Reading of the order shows that there is complete non-application of mind. It has been stated that on 20.12.2022 the above said order has been passed only based on the FIR in Crime No.207 of 2022 on the file of the second respondent registered for the offence punishable under Sections 392 and 506(ii) IPC and no enquiry was undertaken as contemplated under Section 122 (1)(b) of Cr.P.C.”

As we see, the Bench then points out in para 3 that, “The learned Government Advocate (Crl. Side) appearing for the respondents submitted that the procedure has been followed properly. According to the learned Additional Public Prosecutor sufficient opportunity was given to him.

Though the petitioner has executed sureties before the first respondent, he again involved in the offences, thereby disturbing the public peace. Therefore, the impugned order has been passed by the first respondent.”
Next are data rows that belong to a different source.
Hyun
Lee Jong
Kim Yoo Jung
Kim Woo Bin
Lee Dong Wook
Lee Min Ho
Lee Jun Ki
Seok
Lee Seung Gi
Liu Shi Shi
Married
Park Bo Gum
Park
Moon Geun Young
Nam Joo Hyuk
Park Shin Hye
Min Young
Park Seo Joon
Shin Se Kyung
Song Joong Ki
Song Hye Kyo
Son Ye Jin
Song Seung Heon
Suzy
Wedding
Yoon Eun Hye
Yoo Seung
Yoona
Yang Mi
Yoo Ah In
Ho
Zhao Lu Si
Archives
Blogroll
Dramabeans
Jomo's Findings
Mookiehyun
Most significantly and also most remarkably, what also really constitutes the true nucleus of this extremely commendable judgment is then encapsulated in para 4 wherein it is postulated that, “Even though subsequent happenings are there, the procedure has not been properly followed.

For that purpose, the learned counsel for the petitioner relied upon a decision of this Court in P.Sathish @ Sathish Kumar Vs. State represented by the Inspector of Police, reported in 2019 (2) MWN (Cr.) 136 and the relevant passages are extracted herein.

“1. Notice to be sent to the person by the Executive Magistrate to show cause as to why action under Section 122(1)(b) of Cr.P.C should not be taken for breach of the bond executed under Section 117 Cr.P.C on a date fixed.

2. At the enquiry, the Executive Magistrate should furnish the person the materials sought to be relied upon, including statements of witnesses, if any, in the vernacular (if the person is not knowing the language other than his mother tongue).

3. If the person wishes to engage an Advocate to represent him at the enquiry, an opportunity to have a counsel of his choice should be provided to him.

4. The Executive Magistrate shall inform the person about his right to have the assistance of a lawyer for defending him in the enquiry.

5. The enquiry shall be conducted by the Executive Magistrate on the notified date or such other date as may be fixed and the person should be allowed to participate in the same.

6. At the enquiry, an opportunity should be given to the person to : (i) Cross-examine the official witnesses, if any and (ii) produce documents and witnesses, if any, in support of his case.

7. Such Executive Magistrate or his successor in office, should then, apply his mind on the materials available on record, in the enquiry, and pass speaking order.

8. An order under Section 122(1)(b) of Cr.P.C should contain the grounds upon which the Executive Magistrate is satisfied that the person has breached the bond.

9. A copy of the order should be furnished to the person

along with the materials produced at the enquiry.

10. The enquiry, as far as possible shall be completed within 30 days and at no circumstances, the enquiry shall be adjourned unnecessarily. The advocates, who appear on behalf of the persons concerned, are expected to co-operate with the enquiry process for its expeditious completion.””

Finally, the Bench then very rightly concludes aptly by holding in para 5 that, “In view of the above, this petition is liable to be allowed and accordingly, allowed and the order passed by the first respondent in Na.Ka.No.281/2022/A5, dated 20.12.2022, is hereby set aside,”.

“However, liberty is granted to the respondent herein to initiate fresh action, if so required, by following the procedure that has been set out in the above said Judgment. He may be released from the prison, if not required in any other case. Consequently, the connected miscellaneous petition is closed.”

All said and done, one has to concede with grace that the Madurai Bench of the Madras High Court has definitely made it indubitably clear that the Executive Magistrates while enquiring must always abide and adhere to what the 10-pointer procedure has been laid down in a decision of this Court in P. Sathish @ Sathish Kumar Vs. State represented by the Inspector of Police, reported in 2019 (2) MWN (Cr.) 136. It thus merits no reiteration that the same must be certainly strictly followed and adhered to by the Executive Magistrates while enquiring. There can certainly be just no denying or disputing it!